I was so relieved she didn’t say “like in the olden days.” As I attempted to commit to memory all this information, I began to feel the same vulnerability a tourist from a small Midwestern town must feel. Good grief, I am a born and bred and proud of it New Yorker. Even better, I am from The Bronx.
Would you believe that when, on my return trip home, I went in search of the bus stop, I got flustered and had to ask for help? Somehow I had turned into a worried, disoriented tourist.
On this very same trip to visit my daughter No. 4 and her soon-to-be husband, my baby girl offered to treat me to get my nails done at her manicure shop. Talk about feeling like I was in a strange land! Although I am now a seasoned consumer of manis, at the time I was a mani virgin. I was shocked to discover New Yorkers were afraid of germs. Yes, the polar opposite of every one of my memories.
Memories that included riding the buses and trains as a kid and as a teen.

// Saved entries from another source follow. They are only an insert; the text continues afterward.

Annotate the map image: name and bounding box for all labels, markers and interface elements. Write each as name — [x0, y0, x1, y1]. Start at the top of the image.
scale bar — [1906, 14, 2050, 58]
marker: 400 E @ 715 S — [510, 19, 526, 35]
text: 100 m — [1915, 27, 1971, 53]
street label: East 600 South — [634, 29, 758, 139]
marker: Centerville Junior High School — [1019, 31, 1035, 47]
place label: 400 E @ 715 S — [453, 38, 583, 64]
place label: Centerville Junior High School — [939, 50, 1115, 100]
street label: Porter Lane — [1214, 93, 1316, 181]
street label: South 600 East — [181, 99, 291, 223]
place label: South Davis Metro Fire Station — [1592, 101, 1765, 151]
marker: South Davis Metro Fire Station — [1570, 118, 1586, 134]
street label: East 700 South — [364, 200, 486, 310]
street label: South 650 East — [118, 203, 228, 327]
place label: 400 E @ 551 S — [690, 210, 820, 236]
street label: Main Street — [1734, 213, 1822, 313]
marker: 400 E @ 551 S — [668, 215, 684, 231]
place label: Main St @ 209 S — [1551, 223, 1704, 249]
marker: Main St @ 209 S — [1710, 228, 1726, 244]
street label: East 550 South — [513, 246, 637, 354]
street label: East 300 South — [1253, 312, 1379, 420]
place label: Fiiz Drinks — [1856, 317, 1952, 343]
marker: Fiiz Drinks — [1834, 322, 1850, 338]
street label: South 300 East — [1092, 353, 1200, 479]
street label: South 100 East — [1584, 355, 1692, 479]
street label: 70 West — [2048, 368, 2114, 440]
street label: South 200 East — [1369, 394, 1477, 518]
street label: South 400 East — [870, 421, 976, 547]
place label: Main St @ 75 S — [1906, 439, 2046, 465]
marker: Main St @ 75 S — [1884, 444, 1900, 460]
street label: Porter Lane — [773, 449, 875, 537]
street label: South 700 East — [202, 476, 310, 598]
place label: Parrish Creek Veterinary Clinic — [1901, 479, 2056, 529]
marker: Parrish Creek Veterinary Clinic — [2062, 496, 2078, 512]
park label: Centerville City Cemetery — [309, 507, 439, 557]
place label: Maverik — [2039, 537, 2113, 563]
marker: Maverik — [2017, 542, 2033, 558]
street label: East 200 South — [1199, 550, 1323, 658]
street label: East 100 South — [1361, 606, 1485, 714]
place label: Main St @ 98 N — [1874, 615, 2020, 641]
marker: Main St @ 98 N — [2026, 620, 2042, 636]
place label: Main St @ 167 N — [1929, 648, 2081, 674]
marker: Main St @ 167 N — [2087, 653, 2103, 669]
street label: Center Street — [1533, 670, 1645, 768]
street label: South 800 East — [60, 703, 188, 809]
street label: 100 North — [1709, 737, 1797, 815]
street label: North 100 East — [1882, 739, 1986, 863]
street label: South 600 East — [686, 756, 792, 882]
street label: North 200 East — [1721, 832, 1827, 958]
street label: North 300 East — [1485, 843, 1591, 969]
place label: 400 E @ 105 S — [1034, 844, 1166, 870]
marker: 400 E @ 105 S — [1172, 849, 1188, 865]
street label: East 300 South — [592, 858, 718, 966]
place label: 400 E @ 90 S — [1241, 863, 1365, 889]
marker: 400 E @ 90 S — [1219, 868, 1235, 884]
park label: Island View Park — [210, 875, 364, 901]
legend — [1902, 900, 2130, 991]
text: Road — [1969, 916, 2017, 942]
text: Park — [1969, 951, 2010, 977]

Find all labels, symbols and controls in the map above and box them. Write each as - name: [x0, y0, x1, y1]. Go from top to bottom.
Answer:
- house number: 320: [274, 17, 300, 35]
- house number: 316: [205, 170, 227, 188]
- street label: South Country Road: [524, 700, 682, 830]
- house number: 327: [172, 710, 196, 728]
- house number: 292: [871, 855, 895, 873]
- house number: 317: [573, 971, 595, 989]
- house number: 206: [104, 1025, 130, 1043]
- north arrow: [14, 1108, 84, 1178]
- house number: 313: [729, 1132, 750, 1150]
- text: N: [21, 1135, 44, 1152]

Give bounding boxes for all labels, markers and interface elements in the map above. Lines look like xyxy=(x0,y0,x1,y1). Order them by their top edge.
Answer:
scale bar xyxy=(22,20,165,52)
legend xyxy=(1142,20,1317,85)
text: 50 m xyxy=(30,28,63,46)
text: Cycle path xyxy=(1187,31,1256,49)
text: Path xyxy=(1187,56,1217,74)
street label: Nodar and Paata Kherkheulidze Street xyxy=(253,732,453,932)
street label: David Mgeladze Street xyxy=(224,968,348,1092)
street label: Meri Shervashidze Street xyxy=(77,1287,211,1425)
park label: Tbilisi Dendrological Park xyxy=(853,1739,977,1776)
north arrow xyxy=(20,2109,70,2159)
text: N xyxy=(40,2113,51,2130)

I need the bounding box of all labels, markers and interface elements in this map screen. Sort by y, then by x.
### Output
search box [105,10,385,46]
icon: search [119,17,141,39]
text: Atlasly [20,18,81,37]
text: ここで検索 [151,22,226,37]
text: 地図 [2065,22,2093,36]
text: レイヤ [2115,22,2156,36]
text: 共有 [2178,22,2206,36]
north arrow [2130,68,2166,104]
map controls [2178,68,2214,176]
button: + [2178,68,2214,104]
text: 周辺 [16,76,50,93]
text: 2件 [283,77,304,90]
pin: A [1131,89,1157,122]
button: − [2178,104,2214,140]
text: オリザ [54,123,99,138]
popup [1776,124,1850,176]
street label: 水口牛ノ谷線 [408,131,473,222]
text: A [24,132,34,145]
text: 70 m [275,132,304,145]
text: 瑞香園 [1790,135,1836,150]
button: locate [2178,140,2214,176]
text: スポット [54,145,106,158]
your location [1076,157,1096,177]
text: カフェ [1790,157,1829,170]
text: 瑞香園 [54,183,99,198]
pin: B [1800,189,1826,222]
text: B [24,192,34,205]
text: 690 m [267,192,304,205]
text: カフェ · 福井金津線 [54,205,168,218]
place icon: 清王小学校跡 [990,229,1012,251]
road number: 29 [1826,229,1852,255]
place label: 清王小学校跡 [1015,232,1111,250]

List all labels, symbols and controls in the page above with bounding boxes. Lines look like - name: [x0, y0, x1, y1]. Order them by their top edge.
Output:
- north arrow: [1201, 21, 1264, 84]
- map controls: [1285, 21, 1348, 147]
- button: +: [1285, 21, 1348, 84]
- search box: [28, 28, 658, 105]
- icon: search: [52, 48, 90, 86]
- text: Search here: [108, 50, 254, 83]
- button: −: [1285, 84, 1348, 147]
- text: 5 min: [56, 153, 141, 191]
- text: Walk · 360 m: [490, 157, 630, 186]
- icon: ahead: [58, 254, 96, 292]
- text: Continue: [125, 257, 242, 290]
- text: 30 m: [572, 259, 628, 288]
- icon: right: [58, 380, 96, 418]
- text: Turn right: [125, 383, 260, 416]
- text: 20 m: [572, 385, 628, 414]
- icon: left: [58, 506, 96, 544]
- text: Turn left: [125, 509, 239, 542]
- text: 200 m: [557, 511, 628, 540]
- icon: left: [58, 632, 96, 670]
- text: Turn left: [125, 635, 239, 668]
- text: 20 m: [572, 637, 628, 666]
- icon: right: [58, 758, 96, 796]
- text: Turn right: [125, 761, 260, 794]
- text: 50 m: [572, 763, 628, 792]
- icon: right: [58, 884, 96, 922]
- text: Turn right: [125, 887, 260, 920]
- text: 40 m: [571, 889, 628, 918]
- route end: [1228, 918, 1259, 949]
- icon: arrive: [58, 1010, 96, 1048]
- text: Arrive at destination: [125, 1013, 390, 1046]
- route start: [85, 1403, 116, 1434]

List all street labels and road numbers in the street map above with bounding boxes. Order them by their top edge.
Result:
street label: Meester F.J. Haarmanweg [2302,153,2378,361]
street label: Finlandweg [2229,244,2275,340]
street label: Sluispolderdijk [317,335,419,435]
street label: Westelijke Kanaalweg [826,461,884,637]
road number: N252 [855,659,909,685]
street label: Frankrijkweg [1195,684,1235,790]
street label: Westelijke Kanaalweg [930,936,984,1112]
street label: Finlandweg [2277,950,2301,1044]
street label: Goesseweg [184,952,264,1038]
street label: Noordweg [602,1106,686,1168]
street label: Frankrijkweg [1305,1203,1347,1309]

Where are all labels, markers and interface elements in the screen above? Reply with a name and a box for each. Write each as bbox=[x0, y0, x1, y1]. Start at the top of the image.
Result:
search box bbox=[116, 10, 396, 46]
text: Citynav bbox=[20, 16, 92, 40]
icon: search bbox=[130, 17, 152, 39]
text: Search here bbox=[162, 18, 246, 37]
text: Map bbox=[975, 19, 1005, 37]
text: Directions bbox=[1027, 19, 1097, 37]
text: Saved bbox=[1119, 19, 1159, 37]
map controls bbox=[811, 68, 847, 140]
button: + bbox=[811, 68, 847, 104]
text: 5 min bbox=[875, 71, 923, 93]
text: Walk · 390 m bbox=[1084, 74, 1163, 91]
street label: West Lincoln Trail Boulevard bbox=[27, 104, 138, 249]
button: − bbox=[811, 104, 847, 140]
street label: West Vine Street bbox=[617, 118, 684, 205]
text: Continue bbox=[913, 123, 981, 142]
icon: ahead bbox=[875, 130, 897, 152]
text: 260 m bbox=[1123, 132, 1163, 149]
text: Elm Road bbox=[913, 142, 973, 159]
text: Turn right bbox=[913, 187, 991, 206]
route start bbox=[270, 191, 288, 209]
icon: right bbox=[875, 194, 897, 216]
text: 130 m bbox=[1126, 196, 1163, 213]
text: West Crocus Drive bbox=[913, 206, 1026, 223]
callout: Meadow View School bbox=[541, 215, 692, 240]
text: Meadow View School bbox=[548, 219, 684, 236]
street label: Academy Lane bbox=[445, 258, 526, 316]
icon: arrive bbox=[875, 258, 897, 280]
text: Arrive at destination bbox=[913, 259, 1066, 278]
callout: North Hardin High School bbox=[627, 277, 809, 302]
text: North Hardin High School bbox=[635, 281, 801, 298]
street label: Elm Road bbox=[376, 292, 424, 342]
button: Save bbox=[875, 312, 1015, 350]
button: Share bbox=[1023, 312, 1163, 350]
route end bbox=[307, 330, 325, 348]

Clumped together like sardines in trains that had the distinct smells of food, coffee, liquor, urine and sweat. The fabulous music played by unknown musicians, and the touch of an unfamiliar hand — no need to elaborate.
Back to the mani.
New Yorkers purchase their own sets of mani and pedi instruments. These precious instruments are kept in small boxes in the manicurist’s shop, each box inscribed with the customer’s name. When a customer arrives at the appointed time, the contents of these boxes are revealed. I did not have a box filled with instruments. You guessed it: My daughter had a set that she gave me to use. Thank goodness her Southern roots, including the ever-popular five-second rule, were not polluted with that New York state of mind.
By the way, not only did I make it back to her apartment without incident — unless you count the fact that I got off at the wrong bus stop and spent long, agonizing minutes looking for the key to her apartment, which fell to the bottom of my purse — I never had to use any of the telephone numbers she gave me.